In article <413@yabbie.rmit.oz> rcodi@yabbie.rmit.oz (Ian Donaldson) writes:
> 
> It is not sensible to ensure that *every* write be syncronously updated
> to disk.  To do this would incurr enormous disk overheads.  Picture
> doing a write of 2 bytes here and then 3 bytes there -- both in the same
> disk block -- it requires 2 disk writes to do it.  If it wasn't important
> that the 2 bytes be syncronously written before the 3 bytes then why
> go to the effort to do it?  If it was important, then fine, we must live
> with it.  The thing is, that most times it *isn't* necessary.

Then don't set O_SYNC for that file.  For your typical database with
transactions, writes to the log file must be guaranteed.

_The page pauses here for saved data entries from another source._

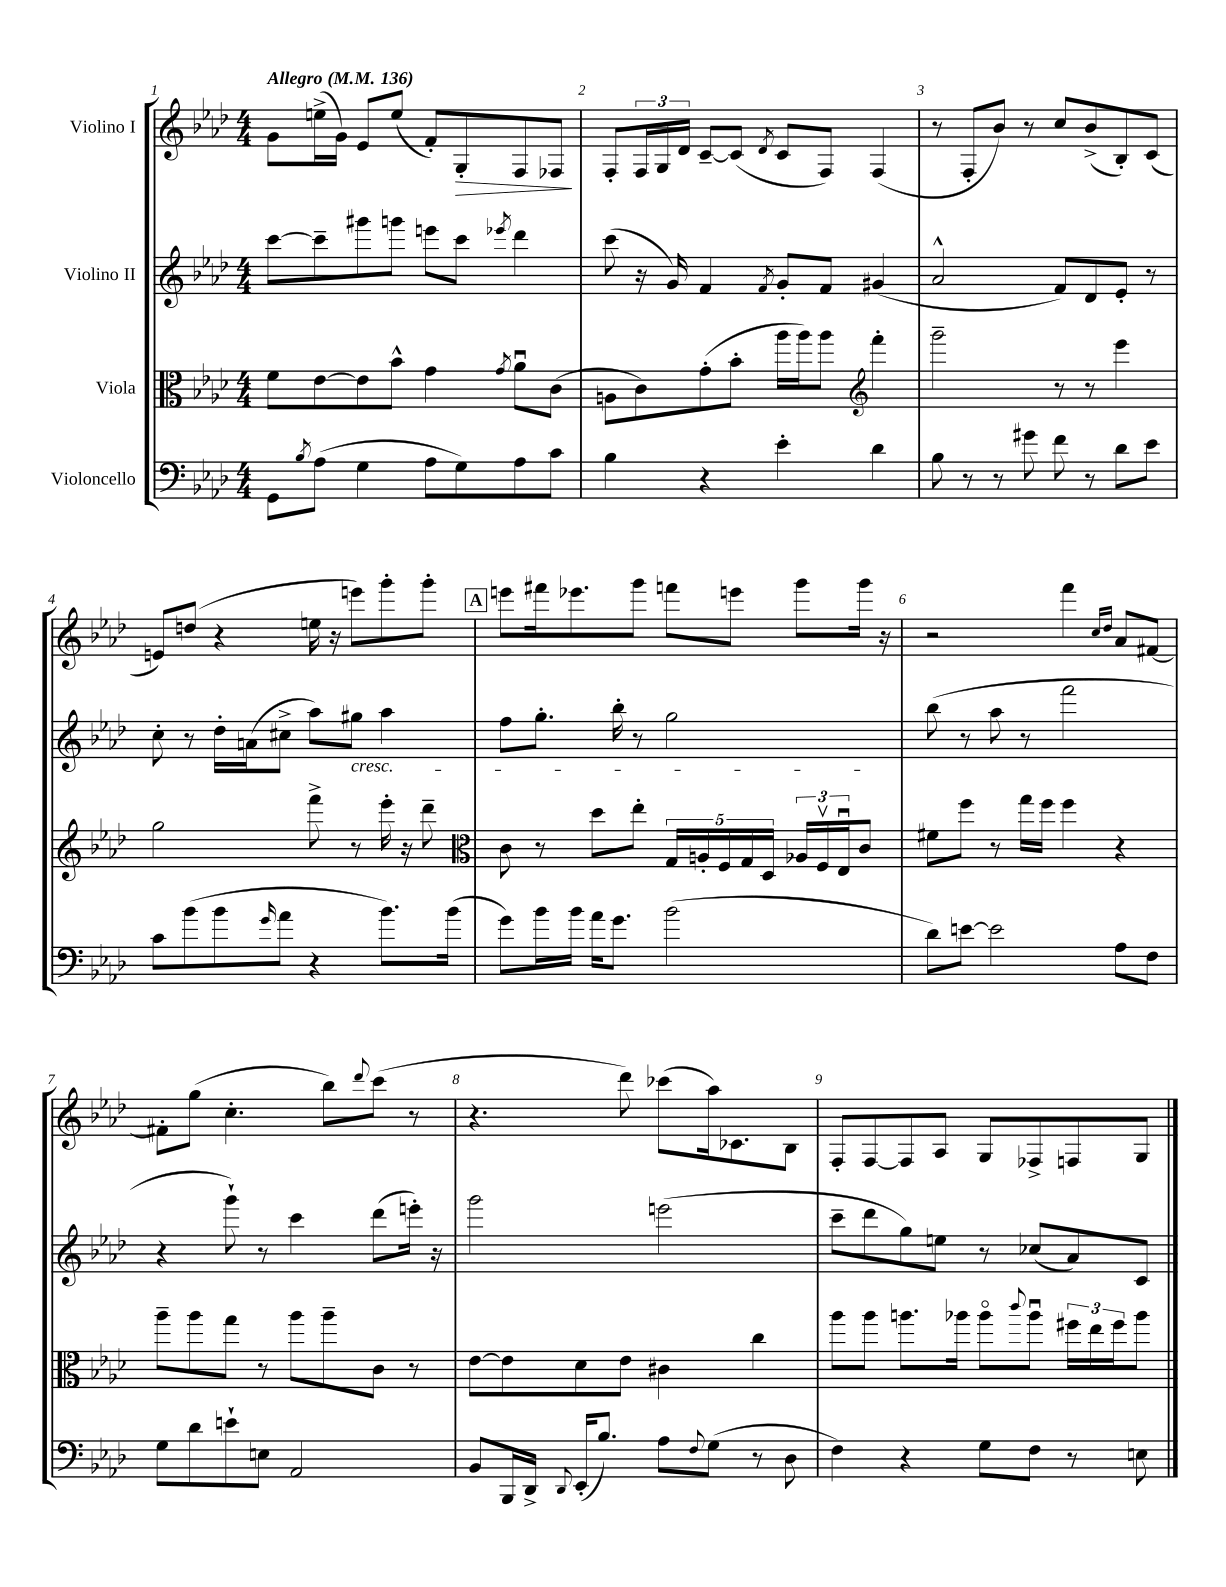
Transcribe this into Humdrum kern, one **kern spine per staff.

**kern	**kern	**kern	**kern	**dynam
*part4	*part3	*part2	*part1	*part1
*staff4	*staff3	*staff2	*staff1	*staff1
*I"Violoncello	*I"Viola	*I"Violino II	*I"Violino I	*
*clefF4	*clefC3	*clefG2	*clefG2	*
*k[b-e-a-d-]	*k[b-e-a-d-]	*k[b-e-a-d-]	*k[b-e-a-d-]	*
*M4/4	*M4/4	*M4/4	*M4/4	*
*MM136	*MM136	*MM136	*MM136	*
=1	=1	=1	=1	=1
!	!	!	!LO:TX:a:B:t=Allegro	!
8GG\L	8f\L	[8ccc\L	8g\L	.
8qB-/	.	.	.	.
(8A-\J	[8e-\	8ccc~\]	(16een^\L	.
.	.	.	16g\JJ)	.
4G\	8e-\]	8ggg#X\	8e-/L	.
.	8b-^^\J	8gggn\J	(8ee/J	.
8A-\L	4g\	8eeen\L	8f'/L)	.
!	!	!	!	!LO:HP:b
8G\)	.	8ccc\J	8G'/	>
.	8qg/	8qeee-X/	.	.
8A-\	8a-u\L	4ddd-\	8F/	.
8c\J	(8c\J	.	8F-X/J	.
.	.	.	.	]
=2	=2	=2	=2	=2
4B-\	8An\L	(8ccc\	8F'/L	.
.	8c\)	16r	24F/L	.
.	.	.	24G/	.
.	.	16g/)	.	.
.	.	.	24d-/JJ	.
4r	(8g'\	4f/	[8c~/L	.
.	8b-'\J	.	(8c/J]	.
.	.	8qf/	8qd-/	.
4e-'\	16aa-\LL	8g'/L	8c/L	.
.	16aa-\J)	.	.	.
.	8aa-\J	8f/J	8F/J)	.
*	*clefG2	*	*	*
4d-\	4fff'\	(4g#X/	(4F/	.
=3	=3	=3	=3	=3
8B-\	2ggg~\	2a-^^/	8r	.
8r	.	.	8F'/L	.
8r	.	.	8b-/J)	.
8g#X\	.	.	8r	.
8f\	8r	8f/L)	8cc/L	.
8r	8r	8d-/	(8b-^/	.
8d-\L	4eee-\	8e-'/J	8B-'/)	.
8e-\J	.	8r	(8c/J	.
!!LO:LB:g=z
=4	=4	=4	=4	=4
8c\L	2gg\	8cc'\	8en/L)	.
(8b-\	.	8r	(8ddn/J	.
8b-\	.	16dd-'\LL	4r	.
.	.	(16an\J	.	.
16qqg/	.	.	.	.
8a-\J	.	8cc#X^\J	.	.
4r	8fff^\	8aa-\L)	16een\	.
.	.	.	16r	.
!	!	!LO:TX:b:i:t=cresc.	!	!
.	8r	8gg#X\J	8eeen\L)	.
8.b-\L)	16eee-'\	4aa-\	8ggg'\	.
.	16r	.	.	.
.	8ddd-~\	.	8ggg'\J	.
(16b-\Jk	.	.	.	.
!!LO:REH:place=s1:t=A
=5	=5	=5	=5	=5
*	*clefC3	*	*	*
8g\L)	8c\	8ff\L	8eeen\L	.
16b-\L	8r	8.gg'\J	16fff#X\k	.
16b-\JJ	.	.	8.eee-X\	.
16a-\KL	8dd-\L	.	.	.
8.g\J	.	16bb-'\	.	.
.	8ee-'\J	8r	8ggg\J	.
(2b-\	20G/LL	2gg\	8fffn\L	.
.	20An'/	.	.	.
.	20F/	.	.	.
.	.	.	8eeen\J	.
.	20G/	.	.	.
.	20D-/JJ	.	.	.
.	24A-X/LL	.	8ggg\L	.
.	24Fv/	.	.	.
.	24E-u/J	.	.	.
.	8c/J	.	16ggg\Jk	.
.	.	.	16r	.
=6	=6	=6	=6	=6
8d-\L)	8f#X\L	(8bb-\	2r	.
[8en\J	8ff\J	8r	.	.
2e\]	8r	8aa-\	.	.
.	16gg\LL	8r	.	.
.	16ff\JJ	.	.	.
.	4ff\	2fff\	4fff\	.
.	.	.	16qqcc/LL	.
.	.	.	16qqdd-/JJ	.
8A-\L	4r	.	8a-/L	.
8F\J	.	.	[8f#X/J	.
!!LO:LB:g=z
=7	=7	=7	=7	=7
8G\L	8aa-~\L	4r	8f#X'\L]	.
8d-\	8aa-\	.	(8gg\J	.
8en`\	8gg\J	8ggg`\)	4.cc'\	.
8En\J	8r	8r	.	.
2AA-/	8aa-\L	4ccc\	.	.
.	8aa-~\	.	8bb-\L)	.
.	.	.	8qqddd-/	.
.	8c\J	(8ddd-\L	(8ccc\J	.
.	8r	16eeen'\Jk)	8r	.
.	.	16r	.	.
=8	=8	=8	=8	=8
8BB-/L	[8e-\L	2ggg\	4.r	.
16BBB-/L	8e-\]	.	.	.
16DD-^/JJ	.	.	.	.
8qqDD-/	.	.	.	.
(16EE-'/KL	8d-\	.	.	.
8.B-/J)	.	.	.	.
.	8e-\J	.	8ddd-\)	.
8A-\L	4c#X\	(2eeen\	(8ccc-X\L	.
8qqF/	.	.	.	.
(8G\J	.	.	16aa-\k)	.
.	.	.	8.c-X\	.
8r	4cc\	.	.	.
8D-\	.	.	8B-\J	.
=9	=9	=9	=9	=9
4F\)	8aa-\L	8ccc~\L	8F'/L	.
.	8aa-\J	8ddd-\	[8F/	.
4r	8.aan\L	8gg\)	8F/]	.
.	.	8een\J	8A-/J	.
.	16aa-X\Jk	.	.	.
8G\L	8aa-\L	8r	8G/L	.
.	8qqccc/	.	.	.
8F\J	8aa-u\J	(8cc-X/L	8F-X^/	.
8r	24ff#X\LL	8a-/)	8Fn/	.
.	24ee-\	.	.	.
.	24ff#\J	.	.	.
8En\	8aa-\J	8c/J	8G/J	.
==	==	==	==	==
*-	*-	*-	*-	*-
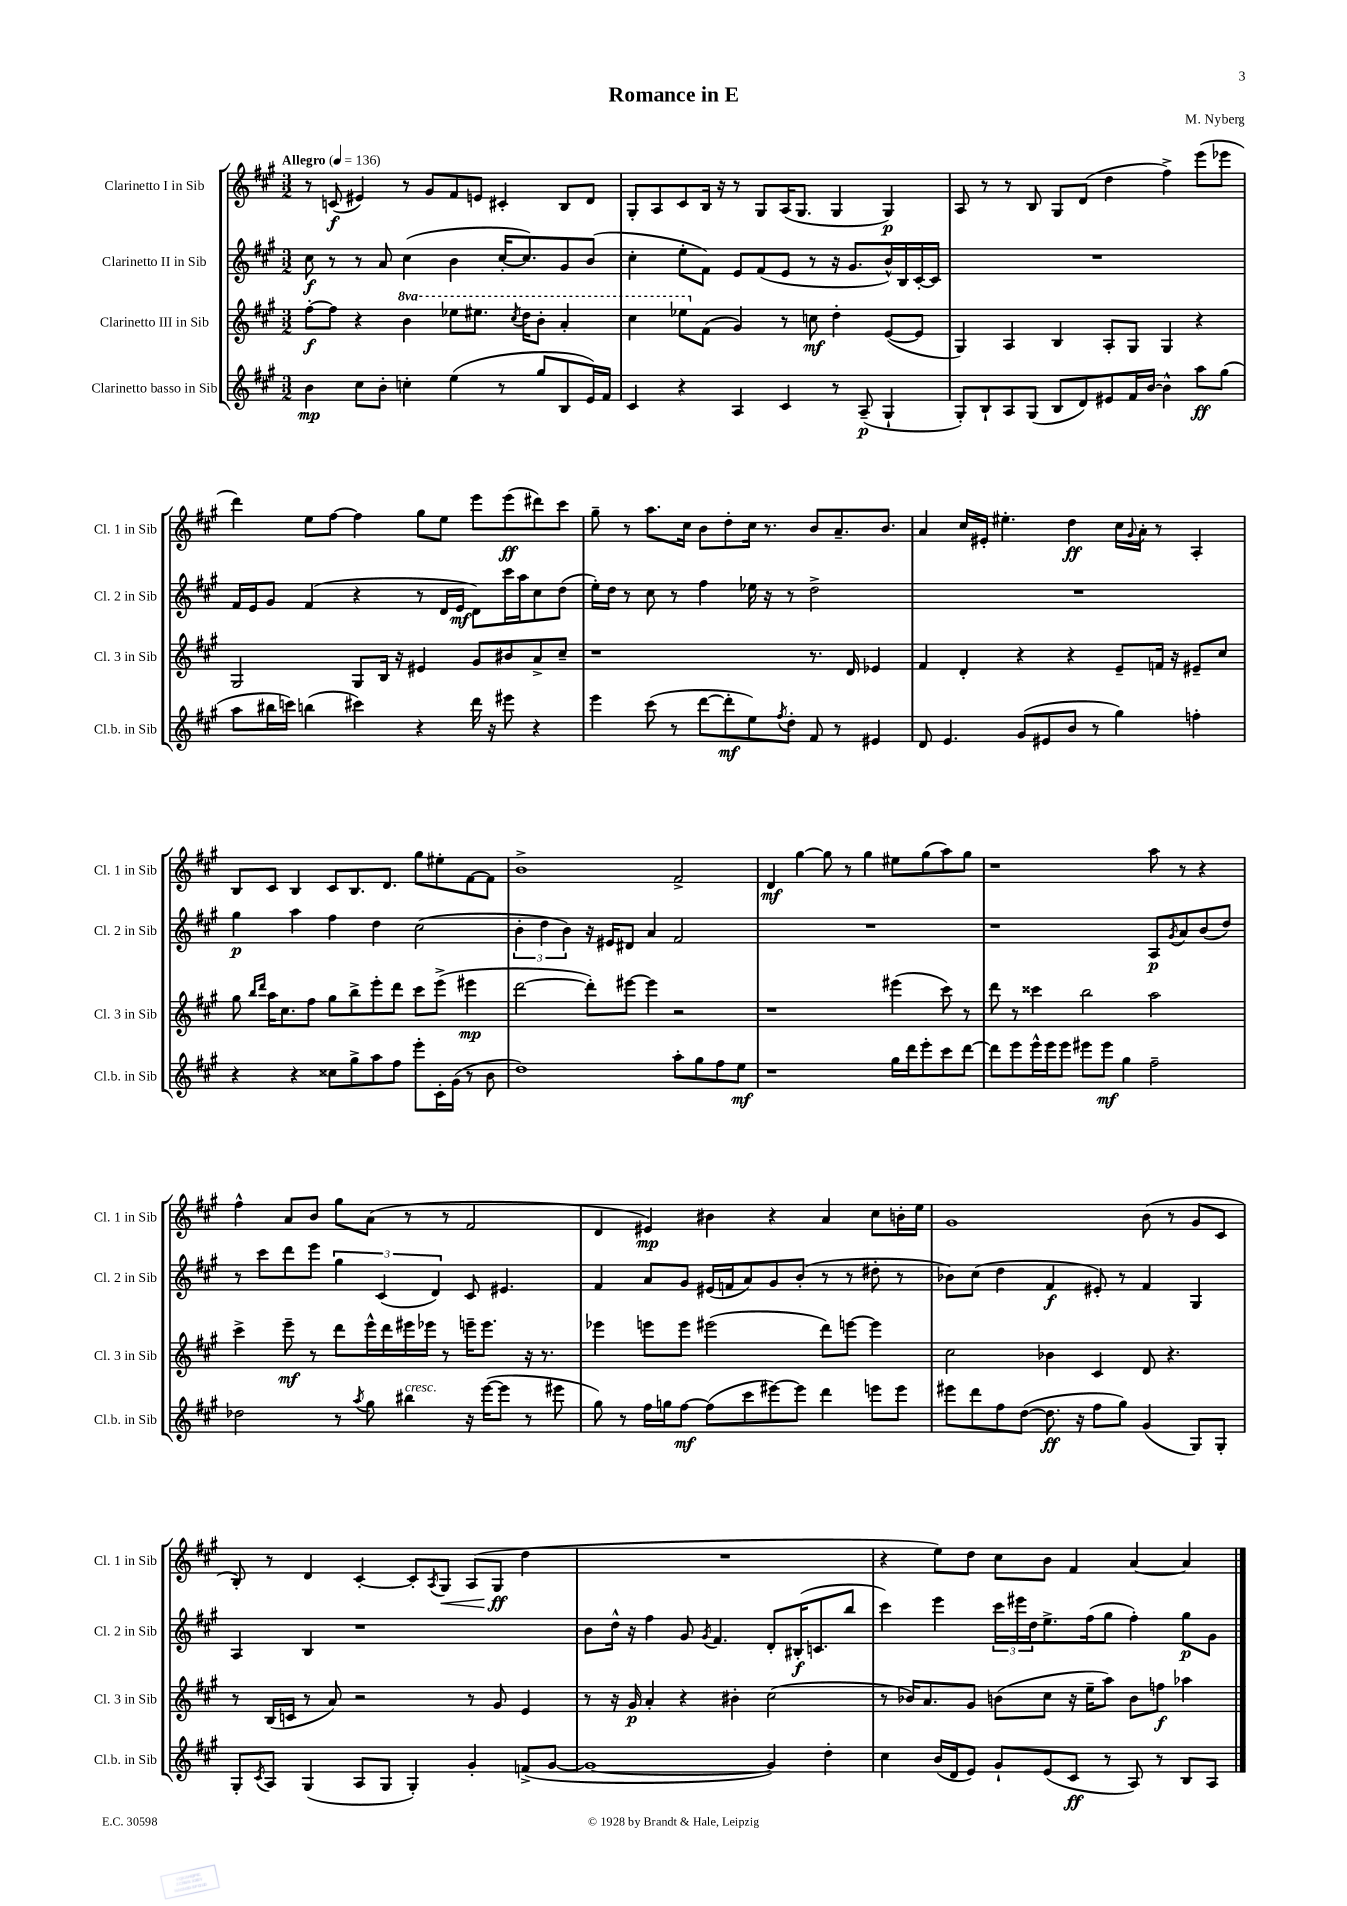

**kern	**kern	**kern	**kern
*staff4	*staff3	*staff2	*staff1
*clefG2	*clefG2	*clefG2	*clefG2
*k[f#c#g#]	*k[f#c#g#]	*k[f#c#g#]	*k[f#c#g#]
*M3/2	*M3/2	*M3/2	*M3/2
*MM136	*MM136	*MM136	*MM136
4b	[8ff#'	8cc#	8r
.	8ff#]	8r	(8c
8cc#	4r	8r	4e#)
8b'	.	8a	.
4cc'	4bb	(4cc#	8r
.	.	.	8g#
(4ee	8eee-	4b	8f#
.	8.eee#	.	8e
8r	.	[16cc#'	4c#'
.	8qccc#	.	.
.	16ddd	8.cc#])	.
8gg#	8bb'	.	.
8B	4aa'	8g#	8B
16e)	.	(8b	8d
16f#	.	.	.
=	=	=	=
4c#	4ccc#	4cc#'	8G#'
.	.	.	8A
4r	8eee-	8ee'	8c#
.	(8f#	8f#)	16B
.	.	.	16r
4A	4g#)	8e	8r
.	.	(8f#	8G#
4c#	8r	8e	(16A
.	.	.	8.G#
.	8cc	8r	.
8r	4dd'	16r	4G#
.	.	8.g#	.
(8A~	.	.	.
4G#`	([8e	16b^^)	4G#)
.	.	16B	.
.	8e]	[16c#'	.
.	.	16c#]	.
=	=	=	=
8G#')	4G#)	1.r	8A
8B`	.	.	8r
8A	4A	.	8r
(8G#	.	.	8B
8B	4B	.	8G#
8d)	.	.	(8d
8e#	8A'	.	4dd
16f#	8G#	.	.
[16b	.	.	.
4b^^]	4G#	.	4ff#^)
8aa	4r	.	(8eee
(8gg#	.	.	8eee-
=	=	=	=
8aa	2G#	16f#	4ddd)
.	.	16e	.
16bb#	.	8g#	.
16ccc)	.	.	.
(4bb	.	(4f#	8ee
.	.	.	[8ff#
4ccc#)	8G#	4r	4ff#]
.	16B	.	.
.	16r	.	.
4r	4e#	8r	8gg#
.	.	16d	8ee
.	.	16e	.
16ddd	8g#	8d)	8eee
16r	.	.	.
8eee#	8b#	16ccc#	(8eee
.	.	16aa	.
4r	8a^	8cc#	8ddd#)
.	8cc#~	(8dd	8ccc#
=	=	=	=
4eee	1r	16ee')	8gg#~
.	.	16dd	.
.	.	8r	8r
(8ccc#	.	8cc#	8.aa
8r	.	8r	.
.	.	.	16cc#
[8ddd	.	4ff#	8b
8ddd']	.	.	8dd'
8ee)	.	16ee-	16cc#
.	.	16r	8.r
8qff#	.	.	.
8dd'	.	8r	.
8f#	8.r	2dd^	8b
8r	.	.	8.a~
.	16d	.	.
4e#	4e-	.	.
.	.	.	8.b
=	=	=	=
8d	4f#	1.r	4a
4.e	.	.	.
.	4d'	.	16cc#
.	.	.	16e#'
.	.	.	4.ee#'
(8g#	4r	.	.
8e#	.	.	.
8b	4r	.	4dd
8r	.	.	.
4gg#)	8e~	.	16cc#
.	.	.	8qqg#
.	.	.	16a'
.	16f	.	8r
.	16r	.	.
4ff'	8e#~	.	4A'
.	8cc#	.	.
=	=	=	=
4r	8gg#	4gg#	8B
.	16qqbb	.	.
.	16qqddd	.	.
.	16aa	.	8c#
.	8.cc#	.	.
4r	.	4aa	4B
.	8ff#	.	.
8cc##	8gg#	4ff#	8c#
8gg#^	8bb^	.	8.B
8aa	8eee'	4dd	.
.	.	.	8.d
8ff#	8ddd	.	.
8eee'	8ccc#	(2cc#	8gg#
16c#'	(8eee^	.	8ee#'
(16g#	.	.	.
8r	4eee#	.	[8f#
8b	.	.	8f#]
=	=	=	=
1dd)	[2ddd	6b'	1b^
.	.	6dd	.
.	.	6b)	.
.	8ddd'])	16r	.
.	.	16e#	.
.	[8eee#	8d#	.
.	4eee#]	4a	.
8aa'	2r	2f#	2f#^
8gg#	.	.	.
8ff#	.	.	.
8ee	.	.	.
=	=	=	=
1r	1r	1.r	4d
.	.	.	[4gg#
.	.	.	8gg#]
.	.	.	8r
.	.	.	4gg#
16gg#	(4eee#	.	8ee#
16ddd	.	.	.
8eee'	.	.	(8gg#
8ccc#	8ccc#)	.	8aa)
[8ddd	8r	.	8gg#
=	=	=	=
8ddd]	8ddd	1r	1r
8eee	8r	.	.
16eee^^	4ccc##	.	.
16eee	.	.	.
8eee	.	.	.
8eee#	2bb	.	.
8eee#	.	.	.
4gg#	.	.	.
2ff#~	2aa	8A	8aa
.	.	8qg#	.
.	.	8a	8r
.	.	(8b	4r
.	.	8dd)	.
=	=	=	=
2dd-	4ccc#^	8r	4ff#^^
.	.	8ccc#	.
.	8eee~	8ddd	8a
.	8r	8eee	8b
8r	8ddd	6gg#	8gg#
8qaa	.	.	.
8gg#	16eee^^	.	(8a
.	.	(6c#	.
.	16ddd	.	.
4bb#	16eee#	.	8r
.	16eee-	.	.
.	.	6d)	.
.	8r	.	8r
16r	16eee~	8c#	2f#
([16eee	8.eee	.	.
8eee]	.	4.e#	.
8r	16r	.	.
.	8.r	.	.
8eee#	.	.	.
=	=	=	=
8gg#)	4eee-	4f#	4d
8r	.	.	.
16ff#	8eee	8a	4e#)
16gg	.	.	.
[8ff#	8eee	8g#	.
(8ff#]	(2eee#	(16e#	4b#
.	.	16f	.
8ccc#	.	8a)	.
[8eee#)	.	8g#	4r
8eee#]	.	(8b'	.
4ddd	8ddd)	8r	4a
.	[8eee	8r	.
8eee	4eee]	8dd#'	8cc#
8eee	.	8r	16b'
.	.	.	16ee
=	=	=	=
8eee#	2cc#	8b-)	1g#
8ddd	.	(8cc#	.
8ff#	.	4dd	.
([8dd	.	.	.
8.dd]	4b-	4f#	.
16r	.	.	.
8ff#	4c#	8e#')	.
8gg#)	.	8r	.
(4g#	8d	4f#	(8b
.	4.r	.	8r
8G#)	.	4G#	8g#
8G#'	.	.	8c#
=	=	=	=
8G#'	8r	4A	8B')
8qc#	.	.	.
8A	(16B	.	8r
.	16c	.	.
(4G#	8r	4B	4d
.	8a)	.	.
8A	2r	1r	[4c#'
8G#	.	.	.
4G#')	.	.	8c#']
.	.	.	8qA
.	.	.	8G#
4g#'	8r	.	(8A
.	8g#	.	8G#
(8f^	4e	.	4dd
[8g#	.	.	.
=	=	=	=
1g#_	8r	8b	1.r
.	16r	16dd^^	.
.	16g#	16r	.
.	4a'	4ff#	.
.	4r	8g#	.
.	.	8qg#	.
.	.	4.f#	.
.	4b#'	.	.
4g#])	(2cc#	8d'	.
.	.	(16B#'	.
.	.	8.c	.
4dd'	.	.	.
.	.	8bb	.
=	=	=	=
4cc#	8r	4ccc#)	4r
.	16b-)	.	.
.	8.a	.	.
(16b	.	4eee	8ee)
16d	.	.	.
8e)	8g#	.	8dd
8g#`	(8b	24ccc#	8cc#
.	.	24eee#	.
.	.	24dd	.
(8e	8cc#	8.ee^	8b
8c#	16r	.	4f#
.	16ee~	(16ff#	.
8r	8aa)	8gg#	.
8A)	8b	4ff#')	[4a
8r	8ff	.	.
8B	4aa-	8gg#	4a]
8A	.	8g#	.
==	==	==	==
*-	*-	*-	*-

> I suppose that you could open the file twice with SVR[23], one
> with O_SYNC and one without to acheive a similar effect, but then you 
> have all sorts of problems if you use a buffered package such as stdio 
> to do I/O on them, unless you use the O_SYNC fd for just flushing
> blocks (even that won't work properly unless you rewrite all the
> blocks you wrote with the non O_SYNC fd).

I believe you can also set O_SYNC on/off with fcntl at any time.  This
avoids the problems you mentioned above.
-- 
	Michael Meissner, Data General	Uucp: ...mcnc!rti-sel!dg_rtp!meissner

It is 11pm, do you know what your sendmail and uucico are doing?